** Source material **
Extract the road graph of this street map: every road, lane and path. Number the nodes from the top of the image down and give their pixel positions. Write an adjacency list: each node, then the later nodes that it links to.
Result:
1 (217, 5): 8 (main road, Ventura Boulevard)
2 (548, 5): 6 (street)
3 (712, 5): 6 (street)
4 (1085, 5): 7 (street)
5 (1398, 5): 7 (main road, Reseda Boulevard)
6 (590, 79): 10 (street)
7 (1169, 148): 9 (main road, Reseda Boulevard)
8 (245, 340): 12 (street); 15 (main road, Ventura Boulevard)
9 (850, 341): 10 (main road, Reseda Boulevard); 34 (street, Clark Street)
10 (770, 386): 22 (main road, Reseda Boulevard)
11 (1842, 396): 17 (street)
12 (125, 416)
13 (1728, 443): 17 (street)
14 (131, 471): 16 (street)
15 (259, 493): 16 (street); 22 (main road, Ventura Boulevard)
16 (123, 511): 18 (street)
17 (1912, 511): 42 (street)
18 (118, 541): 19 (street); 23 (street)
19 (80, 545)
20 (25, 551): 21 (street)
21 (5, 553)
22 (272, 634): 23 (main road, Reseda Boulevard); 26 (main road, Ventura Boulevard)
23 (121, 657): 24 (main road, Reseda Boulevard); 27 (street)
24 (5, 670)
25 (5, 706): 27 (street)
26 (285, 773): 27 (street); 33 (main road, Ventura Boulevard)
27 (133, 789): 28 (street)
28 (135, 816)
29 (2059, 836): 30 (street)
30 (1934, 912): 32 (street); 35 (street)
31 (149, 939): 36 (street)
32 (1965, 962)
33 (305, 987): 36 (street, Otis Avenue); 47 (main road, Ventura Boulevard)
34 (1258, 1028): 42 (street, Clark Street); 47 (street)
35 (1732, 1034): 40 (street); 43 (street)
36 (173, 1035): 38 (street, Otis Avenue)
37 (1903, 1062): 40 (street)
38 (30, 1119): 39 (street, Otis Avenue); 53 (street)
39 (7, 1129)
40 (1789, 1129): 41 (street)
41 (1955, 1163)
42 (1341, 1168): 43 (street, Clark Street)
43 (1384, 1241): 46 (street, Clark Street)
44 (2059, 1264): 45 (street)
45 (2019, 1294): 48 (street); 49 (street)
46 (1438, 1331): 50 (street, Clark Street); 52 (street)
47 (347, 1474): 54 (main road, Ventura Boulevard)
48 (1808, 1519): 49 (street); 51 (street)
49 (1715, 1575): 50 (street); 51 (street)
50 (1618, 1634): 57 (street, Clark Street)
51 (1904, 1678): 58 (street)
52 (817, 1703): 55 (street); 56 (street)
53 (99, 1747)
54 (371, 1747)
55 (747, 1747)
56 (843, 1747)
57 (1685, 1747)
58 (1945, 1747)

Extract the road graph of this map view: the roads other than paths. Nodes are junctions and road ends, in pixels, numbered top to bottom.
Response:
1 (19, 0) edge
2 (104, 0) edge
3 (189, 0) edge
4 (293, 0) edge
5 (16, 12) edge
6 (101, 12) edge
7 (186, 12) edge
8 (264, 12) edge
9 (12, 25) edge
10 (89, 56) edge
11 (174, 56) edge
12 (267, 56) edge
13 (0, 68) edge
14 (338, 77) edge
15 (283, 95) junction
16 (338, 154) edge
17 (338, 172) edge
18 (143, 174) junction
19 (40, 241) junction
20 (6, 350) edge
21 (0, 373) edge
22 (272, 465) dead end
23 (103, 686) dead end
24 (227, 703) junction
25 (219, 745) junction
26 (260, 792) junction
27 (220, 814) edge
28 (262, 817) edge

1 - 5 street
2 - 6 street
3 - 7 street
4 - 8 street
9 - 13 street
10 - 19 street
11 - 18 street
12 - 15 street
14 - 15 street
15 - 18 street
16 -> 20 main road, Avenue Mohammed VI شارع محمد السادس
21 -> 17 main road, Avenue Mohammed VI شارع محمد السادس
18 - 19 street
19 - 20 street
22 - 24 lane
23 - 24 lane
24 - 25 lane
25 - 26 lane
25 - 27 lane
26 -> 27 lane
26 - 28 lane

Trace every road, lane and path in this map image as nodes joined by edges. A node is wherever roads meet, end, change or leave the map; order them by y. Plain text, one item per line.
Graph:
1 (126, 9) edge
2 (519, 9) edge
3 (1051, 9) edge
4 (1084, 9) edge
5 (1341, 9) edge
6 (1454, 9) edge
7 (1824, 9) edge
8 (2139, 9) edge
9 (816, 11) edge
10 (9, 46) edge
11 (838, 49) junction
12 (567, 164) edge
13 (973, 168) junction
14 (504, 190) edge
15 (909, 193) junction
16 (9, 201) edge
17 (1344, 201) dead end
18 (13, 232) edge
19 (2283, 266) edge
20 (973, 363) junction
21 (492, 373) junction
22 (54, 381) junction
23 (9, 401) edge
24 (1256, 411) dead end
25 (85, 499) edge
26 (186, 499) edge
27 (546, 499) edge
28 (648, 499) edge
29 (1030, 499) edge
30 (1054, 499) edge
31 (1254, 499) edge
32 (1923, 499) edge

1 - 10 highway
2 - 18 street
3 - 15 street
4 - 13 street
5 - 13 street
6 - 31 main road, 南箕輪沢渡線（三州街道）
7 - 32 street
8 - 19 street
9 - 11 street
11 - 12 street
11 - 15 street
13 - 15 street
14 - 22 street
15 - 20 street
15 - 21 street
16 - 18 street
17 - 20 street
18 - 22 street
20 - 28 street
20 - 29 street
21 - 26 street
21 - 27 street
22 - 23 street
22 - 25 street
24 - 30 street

** Problem details **
Copy the records above exactly as written.

** Your response **
Extract the road graph of this street map: every road, lane and path. Number the nodes from the top of the image down and give their pixel positions. Write an adjacency list: each node, then the later nodes that it links to.
Result:
1 (217, 5): 8 (main road, Ventura Boulevard)
2 (548, 5): 6 (street)
3 (712, 5): 6 (street)
4 (1085, 5): 7 (street)
5 (1398, 5): 7 (main road, Reseda Boulevard)
6 (590, 79): 10 (street)
7 (1169, 148): 9 (main road, Reseda Boulevard)
8 (245, 340): 12 (street); 15 (main road, Ventura Boulevard)
9 (850, 341): 10 (main road, Reseda Boulevard); 34 (street, Clark Street)
10 (770, 386): 22 (main road, Reseda Boulevard)
11 (1842, 396): 17 (street)
12 (125, 416)
13 (1728, 443): 17 (street)
14 (131, 471): 16 (street)
15 (259, 493): 16 (street); 22 (main road, Ventura Boulevard)
16 (123, 511): 18 (street)
17 (1912, 511): 42 (street)
18 (118, 541): 19 (street); 23 (street)
19 (80, 545)
20 (25, 551): 21 (street)
21 (5, 553)
22 (272, 634): 23 (main road, Reseda Boulevard); 26 (main road, Ventura Boulevard)
23 (121, 657): 24 (main road, Reseda Boulevard); 27 (street)
24 (5, 670)
25 (5, 706): 27 (street)
26 (285, 773): 27 (street); 33 (main road, Ventura Boulevard)
27 (133, 789): 28 (street)
28 (135, 816)
29 (2059, 836): 30 (street)
30 (1934, 912): 32 (street); 35 (street)
31 (149, 939): 36 (street)
32 (1965, 962)
33 (305, 987): 36 (street, Otis Avenue); 47 (main road, Ventura Boulevard)
34 (1258, 1028): 42 (street, Clark Street); 47 (street)
35 (1732, 1034): 40 (street); 43 (street)
36 (173, 1035): 38 (street, Otis Avenue)
37 (1903, 1062): 40 (street)
38 (30, 1119): 39 (street, Otis Avenue); 53 (street)
39 (7, 1129)
40 (1789, 1129): 41 (street)
41 (1955, 1163)
42 (1341, 1168): 43 (street, Clark Street)
43 (1384, 1241): 46 (street, Clark Street)
44 (2059, 1264): 45 (street)
45 (2019, 1294): 48 (street); 49 (street)
46 (1438, 1331): 50 (street, Clark Street); 52 (street)
47 (347, 1474): 54 (main road, Ventura Boulevard)
48 (1808, 1519): 49 (street); 51 (street)
49 (1715, 1575): 50 (street); 51 (street)
50 (1618, 1634): 57 (street, Clark Street)
51 (1904, 1678): 58 (street)
52 (817, 1703): 55 (street); 56 (street)
53 (99, 1747)
54 (371, 1747)
55 (747, 1747)
56 (843, 1747)
57 (1685, 1747)
58 (1945, 1747)

Extract the road graph of this map view: the roads other than paths. Nodes are junctions and road ends, in pixels, numbered top to bottom.
Response:
1 (19, 0) edge
2 (104, 0) edge
3 (189, 0) edge
4 (293, 0) edge
5 (16, 12) edge
6 (101, 12) edge
7 (186, 12) edge
8 (264, 12) edge
9 (12, 25) edge
10 (89, 56) edge
11 (174, 56) edge
12 (267, 56) edge
13 (0, 68) edge
14 (338, 77) edge
15 (283, 95) junction
16 (338, 154) edge
17 (338, 172) edge
18 (143, 174) junction
19 (40, 241) junction
20 (6, 350) edge
21 (0, 373) edge
22 (272, 465) dead end
23 (103, 686) dead end
24 (227, 703) junction
25 (219, 745) junction
26 (260, 792) junction
27 (220, 814) edge
28 (262, 817) edge

1 - 5 street
2 - 6 street
3 - 7 street
4 - 8 street
9 - 13 street
10 - 19 street
11 - 18 street
12 - 15 street
14 - 15 street
15 - 18 street
16 -> 20 main road, Avenue Mohammed VI شارع محمد السادس
21 -> 17 main road, Avenue Mohammed VI شارع محمد السادس
18 - 19 street
19 - 20 street
22 - 24 lane
23 - 24 lane
24 - 25 lane
25 - 26 lane
25 - 27 lane
26 -> 27 lane
26 - 28 lane

Trace every road, lane and path in this map image as nodes joined by edges. A node is wherever roads meet, end, change or leave the map; order them by y. Plain text, one item per line.
Graph:
1 (126, 9) edge
2 (519, 9) edge
3 (1051, 9) edge
4 (1084, 9) edge
5 (1341, 9) edge
6 (1454, 9) edge
7 (1824, 9) edge
8 (2139, 9) edge
9 (816, 11) edge
10 (9, 46) edge
11 (838, 49) junction
12 (567, 164) edge
13 (973, 168) junction
14 (504, 190) edge
15 (909, 193) junction
16 (9, 201) edge
17 (1344, 201) dead end
18 (13, 232) edge
19 (2283, 266) edge
20 (973, 363) junction
21 (492, 373) junction
22 (54, 381) junction
23 (9, 401) edge
24 (1256, 411) dead end
25 (85, 499) edge
26 (186, 499) edge
27 (546, 499) edge
28 (648, 499) edge
29 (1030, 499) edge
30 (1054, 499) edge
31 (1254, 499) edge
32 (1923, 499) edge

1 - 10 highway
2 - 18 street
3 - 15 street
4 - 13 street
5 - 13 street
6 - 31 main road, 南箕輪沢渡線（三州街道）
7 - 32 street
8 - 19 street
9 - 11 street
11 - 12 street
11 - 15 street
13 - 15 street
14 - 22 street
15 - 20 street
15 - 21 street
16 - 18 street
17 - 20 street
18 - 22 street
20 - 28 street
20 - 29 street
21 - 26 street
21 - 27 street
22 - 23 street
22 - 25 street
24 - 30 street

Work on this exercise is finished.